Most studies of cohesin function consider the Stromalin Antigen (STAG/SA) proteins as core complex members given their ubiquitous interaction with the cohesin ring. Here, we provide functional data to support the notion that the SA subunit is not a mere passenger in this structure, but instead plays a key role in the localization of cohesin to diverse biological processes and promotes loading of the complex at these sites.

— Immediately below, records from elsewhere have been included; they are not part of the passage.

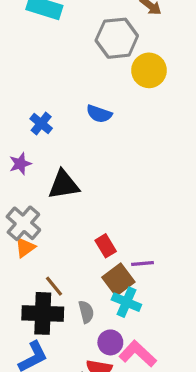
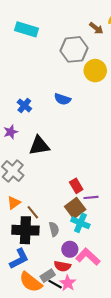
red rectangle: (106, 246) -> (76, 186), moved
orange triangle: (25, 247) -> (14, 203), moved

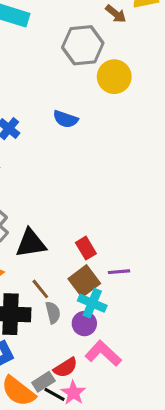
black triangle: (39, 146) -> (31, 243), moved
purple line: (91, 197) -> (119, 272), moved
brown line: (33, 212) -> (40, 289), moved
purple circle: (70, 249) -> (84, 324), moved
red semicircle: (62, 266) -> (65, 368), turned -42

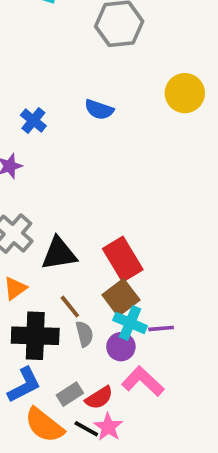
yellow circle: (114, 77) -> (185, 93), moved
red rectangle: (86, 248) -> (123, 259), size x1.6
purple line: (119, 272) -> (161, 328), moved
gray rectangle: (43, 382) -> (70, 394), moved

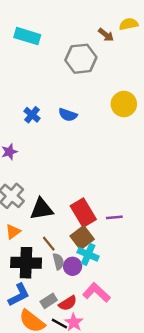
blue cross: (33, 120) -> (32, 115), moved
purple line: (161, 328) -> (114, 217), moved
purple circle: (121, 347) -> (73, 266), moved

We show that in cells acutely depleted for RAD21, SA proteins remain bound to chromatin, cluster in 3D and interact with CTCF, as well as with a wide range of RNA binding proteins involved in multiple RNA processing mechanisms. Accordingly, SA proteins interact with RNA and are localised to R-loops where they contribute to R-loop regulation. Our results place SA1 within R-loop domains upstream of the cohesin complex and reveal a role for SA1 in cohesin loading which is independent of NIPBL, the canonical cohesin loader. We propose that SA1 takes advantage of structural R-loop platforms to link cohesin loading and chromatin structure with diverse functions. Since SA proteins are pan-cancer targets, and R-loops play an increasingly prevalent role in cancer biology, our results have important implications for the mechanistic understanding of SA proteins in cancer and disease.